Classes cover a wide range of topics, including nutrition, child development, health, money management, resumes, housing search, self-esteem, anger management, domestic violence, family planning, and sexually transmitted diseases. Some homes organize their classes in a single series that combines all parenting and life skills, covering a different specific topic at each session. Other homes offer a few separate series, each covering a different broad topic area (such as one on parenting and another on life skills), so that residents attend a number of different classes each week or month. For example, a common pattern is to hold a parenting class one night a week and a life-skills class another night. Also, some homes have regular house meetings that may include discussion of parenting and life skills topics.

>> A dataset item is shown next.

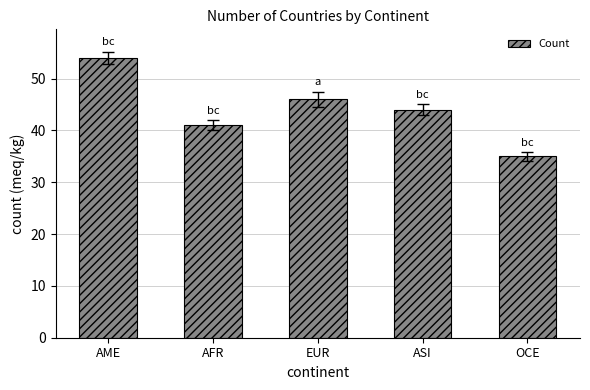

Rank the categories by value from highest to lowest.

AME, EUR, ASI, AFR, OCE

Some networks have selected a single curriculum for parenting or life-skills classes to be used in all their homes. For example, all homes in Georgia’s network use the Minnesota Early Design (MELD) curriculum, specially designed to teach parenting skills to at-risk adolescent parents. The main objective of the MELD curriculum is to reduce incidents of physical and emotional abuse of children. Homes in Massachusetts’s statewide network use the Preparing Adolescents for Young Adulthood (PAYA) curriculum — developed by the Massachusetts Department of Social Services (MDSS), which includes sections specifically for teen parents and is used across the state to teach life skills to adolescents in MDSS care — supplemented by more hands-on lessons and sometimes external speakers. Other homes decide on their own which specific life skills and parenting topics to cover, and in what format.
Some homes rely on their own staff to teach parenting and life-skills classes, while others bring in partners to fill these roles. Homes may have a single partner teach an entire series of classes, or they may use a different partner to lead each session, thus providing residents with access to an expert on each specific topic (and avoiding burdening any one partner too much). A few homes pay partners, but most are volunteers — often employees of other organizations with missions to provide such services. (Types and roles of partners are discussed in greater detail in Chapter IV.)